Strategic Upside Beyond Licensing
Beyond brand protection, the OpenAI alliance offers Disney several strategic advantages.
First, by taking an equity stake, Disney is effectively hitching its future to the first major AI mover in consumer-facing generative technology. If OpenAI becomes as foundational as search or social media, Disney isn’t just a customer — it’s a stakeholder.
Second, Disney gains access to OpenAI’s tools, opening new creative and operational possibilities across film, television, marketing, and theme park experiences. In an industry under constant pressure to produce more content faster, AI-assisted workflows could become a competitive necessity.
There is also a discovery angle. If fans create something genuinely magical using Disney IP, the company can surface that work on its streaming platforms or internal creative pipelines. Just as YouTube became a feeder system for Hollywood talent, AI could quietly become a testing ground for future Pixar, Marvel, or animation concepts.
Engagement Over Everything
Critics will argue that Disney is aligning itself with what many still see as the entertainment industry’s newest villain. And history suggests that user-generated ecosystems inevitably produce strange, uncomfortable, or downright bizarre content.
But Disney’s calculus is simple: engagement beats purity.
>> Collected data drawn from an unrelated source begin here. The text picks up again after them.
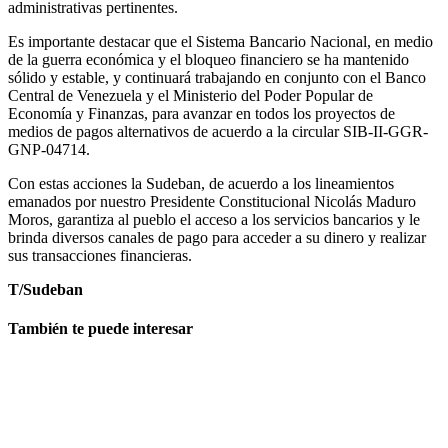
administrativas pertinentes.
Es importante destacar que el Sistema Bancario Nacional, en medio
de la guerra económica y el bloqueo financiero se ha mantenido
sólido y estable, y continuará trabajando en conjunto con el Banco
Central de Venezuela y el Ministerio del Poder Popular de
Economía y Finanzas, para avanzar en todos los proyectos de
medios de pagos alternativos de acuerdo a la circular SIB-II-GGR-
GNP-04714.
Con estas acciones la Sudeban, de acuerdo a los lineamientos
emanados por nuestro Presidente Constitucional Nicolás Maduro
Moros, garantiza al pueblo el acceso a los servicios bancarios y le
brinda diversos canales de pago para acceder a su dinero y realizar
sus transacciones financieras.
T/Sudeban
También te puede interesar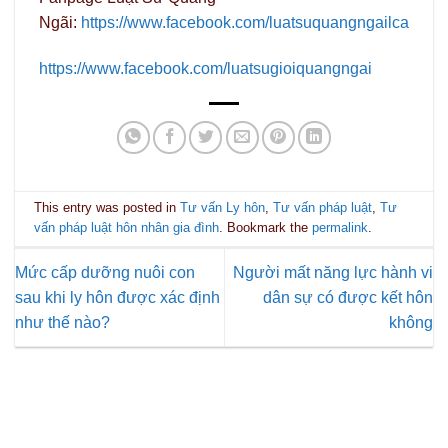
Ngãi:
https://www.facebook.com/luatsuquangngailca
https://www.facebook.com/luatsugioiquangngai
This entry was posted in
Tư vấn Ly hôn
,
Tư vấn pháp luật
,
Tư
vấn pháp luật hôn nhân gia đình
. Bookmark the
permalink
.
Mức cấp dưỡng nuôi con
Người mất năng lực hành vi
sau khi ly hôn được xác định
dân sự có được kết hôn
như thế nào?
không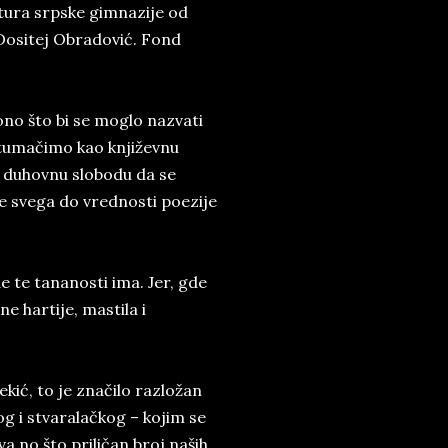
tura srpske gimnazije od
 Dositej Obradović. Fond
ono što bi se moglo nazvati
 tumačimo kao književnu
 duhovnu slobodu da se
re svega do vrednosti poezije
 te tananosti ima. Jer, gde
e hartije, mastila i
kić, to je značilo razložan
g i stvaralačkog – kojim se
va no što priličan broj naših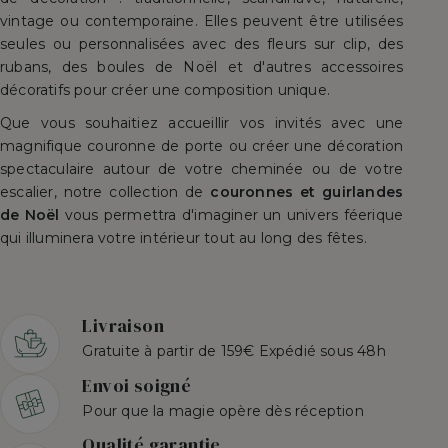
vintage ou contemporaine. Elles peuvent être utilisées
seules ou personnalisées avec des fleurs sur clip, des
rubans, des boules de Noël et d'autres accessoires
décoratifs pour créer une composition unique.
Que vous souhaitiez accueillir vos invités avec une
magnifique couronne de porte ou créer une décoration
spectaculaire autour de votre cheminée ou de votre
escalier, notre collection de
couronnes et guirlandes
de Noël
vous permettra d'imaginer un univers féerique
qui illuminera votre intérieur tout au long des fêtes.
Livraison
Gratuite à partir de 159€ Expédié sous 48h
Envoi soigné
Pour que la magie opère dès réception
Qualité garantie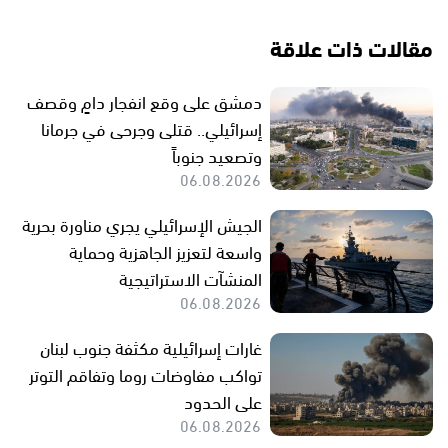
مقالات ذات علاقة
دمشق على وقع انفجار دامٍ وقصف
إسرائيلي.. قتلى وجرحى في جرمانا
وتصعيد جنوباً
06.08.2026
الجيش الإسرائيلي يجري مناورة بحرية
واسعة لتعزيز الجاهزية وحماية
المنشآت الاستراتيجية
06.08.2026
غارات إسرائيلية مكثفة جنوب لبنان
تواكب مفاوضات روما وتفاقم التوتر
على الحدود
06.08.2026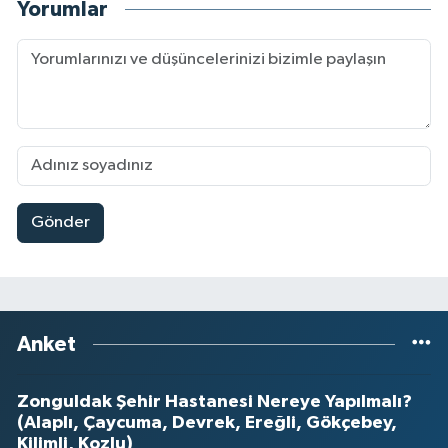
Yorumlar
Gönder
Anket
Zonguldak Şehir Hastanesi Nereye Yapılmalı?
(Alaplı, Çaycuma, Devrek, Ereğli, Gökçebey,
Kilimli, Kozlu)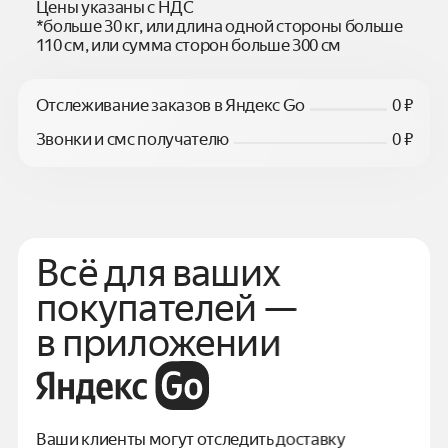
Цены указаны с НДС
*больше 30 кг, или длина одной стороны больше
110 см, или сумма сторон больше 300 см
Отслеживание заказов в Яндекс Go
0 ₽
Звонки и смс получателю
0 ₽
Всё для ваших
покупателей —
в приложении
Ваши клиенты могут отследить доставку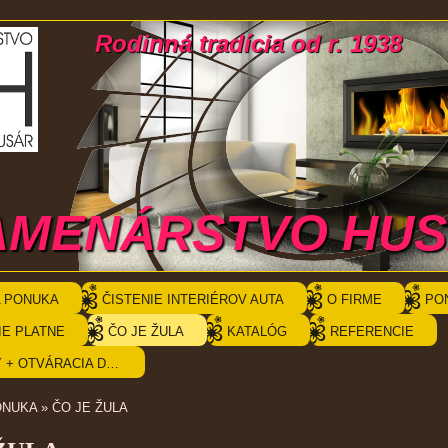
Rodinná tradícia od r. 1938
AMENÁRSTVO HU
 PONUKA
ČISTENIE INTERIÉROV AUTA
O FIRME
PO
IE PLATNE
ČO JE ŽULA
KATALÓG
REFERENCIE
KONTAKTY + OTVÁRACIA DOBA
ONUKA
»
ČO JE ŽULA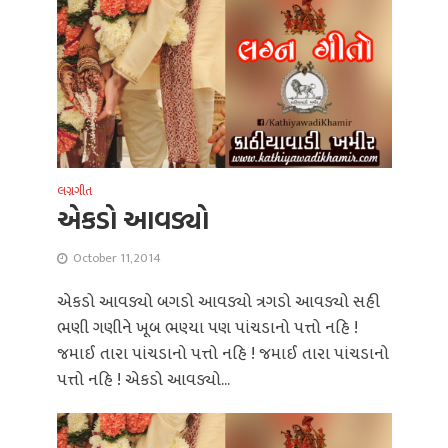
લગ્નગીત
એકડો આવડ્યો
October 11, 2014
એકડો આવડ્યો બગડો આવડ્યો ત્રગડો આવડ્યો સહી
ભણી ગણીને ખૂબ ભણ્યા પણ પાંચડાનો પત્તો નહિ !
જમાઈ તારા પાંચડાનો પત્તો નહિ ! જમાઈ તારા પાંચડાનો
પત્તો નહિ ! એકડો આવડ્યો...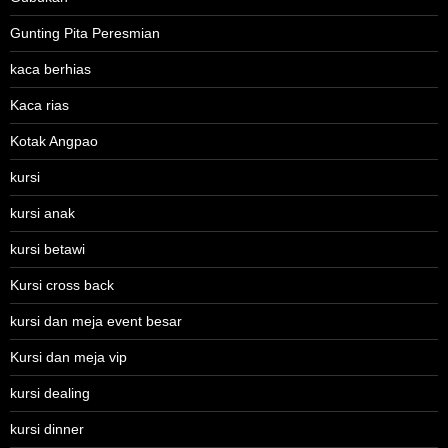
Gunting Pita Peresmian
kaca berhias
Kaca rias
Kotak Angpao
kursi
kursi anak
kursi betawi
Kursi cross back
kursi dan meja event besar
Kursi dan meja vip
kursi dealing
kursi dinner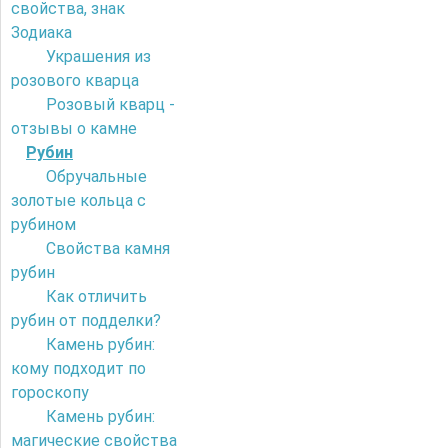
свойства, знак
Зодиака
Украшения из
розового кварца
Розовый кварц -
отзывы о камне
Рубин
Обручальные
золотые кольца с
рубином
Свойства камня
рубин
Как отличить
рубин от подделки?
Камень рубин:
кому подходит по
гороскопу
Камень рубин:
магические свойства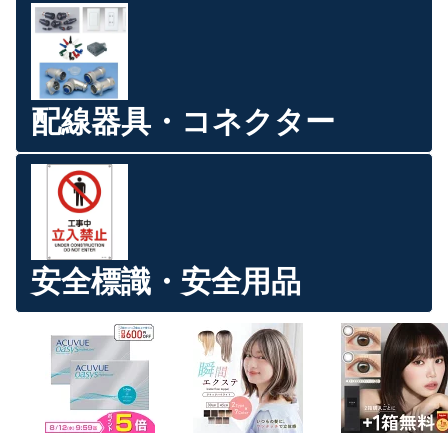
配線器具・コネクター
安全標識・安全用品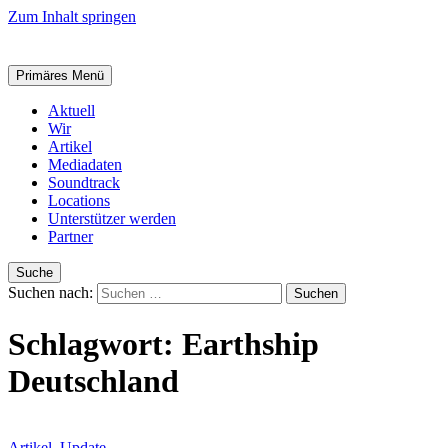
Zum Inhalt springen
Primäres Menü
Aktuell
Wir
Artikel
Mediadaten
Soundtrack
Locations
Unterstützer werden
Partner
Suche
Suchen nach:
Schlagwort:
Earthship
Deutschland
Artikel
,
Update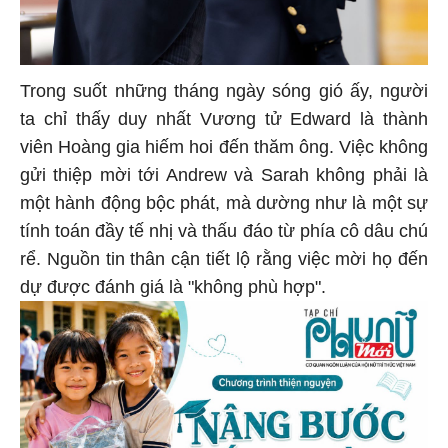
Trong suốt những tháng ngày sóng gió ấy, người
ta chỉ thấy duy nhất Vương tử Edward là thành
viên Hoàng gia hiếm hoi đến thăm ông. Việc không
gửi thiệp mời tới Andrew và Sarah không phải là
một hành động bộc phát, mà dường như là một sự
tính toán đầy tế nhị và thấu đáo từ phía cô dâu chú
rể. Nguồn tin thân cận tiết lộ rằng việc mời họ đến
dự được đánh giá là "không phù hợp".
Even if some brand dilution occurs, the upside of keeping millions of users actively interacting with Disney characters — thinking about them, remixing them, and emotionally investing in them — far outweighs the risks. Every AI-generated image or short video becomes another touchpoint in the Disney funnel, nudging users toward movies, merchandise, theme parks, and subscriptions.
As the company has proven time and again, Disney doesn’t need to control every moment — it just needs to own the ecosystem those moments live in.
A Template for Future AI Deals
Ultimately, Disney’s OpenAI alliance may become the template for how major IP holders navigate the AI era. Rather than blocking generative tools outright or selling content libraries cheaply, Disney is treating AI as the next distribution and merchandising layer.
The pipeline that once ran from movies to toys to theme parks now runs through algorithms, prompts, and synthetic media. AI is no longer outside the business. It is part of the machine.
And if Disney’s history is any guide, once the House of Mouse embraces a platform, it rarely lets go.